One place to meet other travel bloggers and travel professionals is the annual TBEX conference, a popular travel blogger gathering.
Be a tour guide
At most monuments, museums and top attractions around the world, tour guides stand at the ready to introduce visitors to these famed sights. Some are so memorable that an hour with them is the highlight of the trip.
There are thousands of opportunities to be a tour guide, from working for established companies to working as an independent guide. Tour guides provide everything from walking city tours to cycling culinary adventures to step-by-step explanations of the history at the world’s greatest treasures like the Angkor Wat and the Taj Mahal.
Tour guides may be ubiquitous, but they get paid to share the world with others.
Work as a nanny
Working as a nanny abroad affords the opportunity to gain work experience overseas and see the world while getting paid.
Volunteer on a farm
Since 1971, folks looking for an alternative holiday have been heading to Worldwide Opportunities on Organic Farms (WWOOF) to work in exchange for room and board — the organisation links volunteers with organic farms and growers.

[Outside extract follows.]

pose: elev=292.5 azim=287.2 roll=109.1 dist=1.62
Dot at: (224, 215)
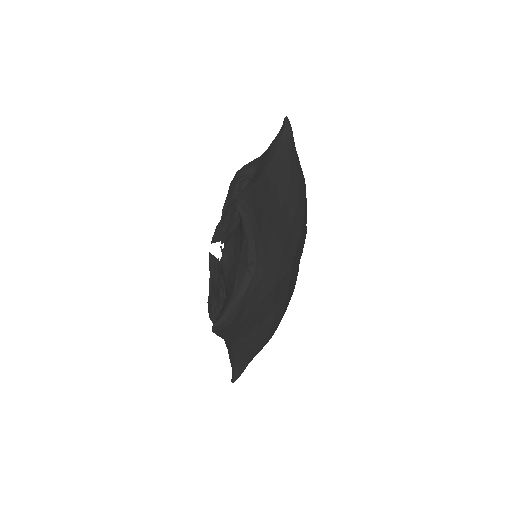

In return for volunteering, WWOOF host farms provide accommodation and food along with experience working on organic farms in Asia, Central America, North America, South America and Europe. Volunteers work four to six hours a day doing tasks like sowing seeds, making compost, gardening, planting, cutting wood, weeding, harvesting, packing, milking, feeding, fencing, making mud-bricks, wine making, cheese making and bread making. Stays average one to two weeks but can be as short as a few days to six months.
Become a flight attendant
Fly the friendly skies and see the world too. The opportunities to globe-trot are plentiful with flight attendant perks like free airfare and competitive salaries. While the job can be demanding — working long hours including weekends and holidays with long stretches of time away from family — the rewards can include a ticket to see the world.
Work on a cruise ship
Set sail with a great salary and benefits, no commute and the chance to see the world by working on a cruise ship. From housekeepers to cooks, Blackjack dealers to activity co-ordinators, and bartenders to masseuses, there are dozens of professional jobs aboard cruise ships. Staff are given rotating days off, allowing them to disembark for a day or more in ports of call around the world.
Work for a hotel
Check in for a year or more at a favourite destination by working at a hotel. Resorts worldwide look for exceptional bartenders, chefs, event planners, public relations managers and hotel managers to run the world’s most exceptional hotels.
Along with competitive salaries and benefits, hotel jobs often include free or discounted hotel stays and the chance to earn a living in paradise.
Be a travel nurse
Licensed nurses can practice their profession of caring for others while exploring the world. From short- to long-term assignments, nurses not only get to work in exotic locales, but they earn a salary often higher than what they earn at home. In some countries like America you could make up to $12,000 per month, TravelNursing.org claims.
For nurses who wish to share their talents for free in exchange for a memorable adventure near home or abroad, the non-profit Nurse Without Borders lists volunteer, career and educational opportunities for nurses and nursing students.
Be a roadie
Load-in, load-out, day in and day out is the life of a roadie. The benefits of travelling with and having up-close access to bands and seeing the world don’t come easy. Long hours, long hauls and backbreaking tasks are all in a day’s work.
From carpenters and electricians to sound engineers, riggers and stagehands to seamstresses and security, there are many opportunities to work behind the scenes.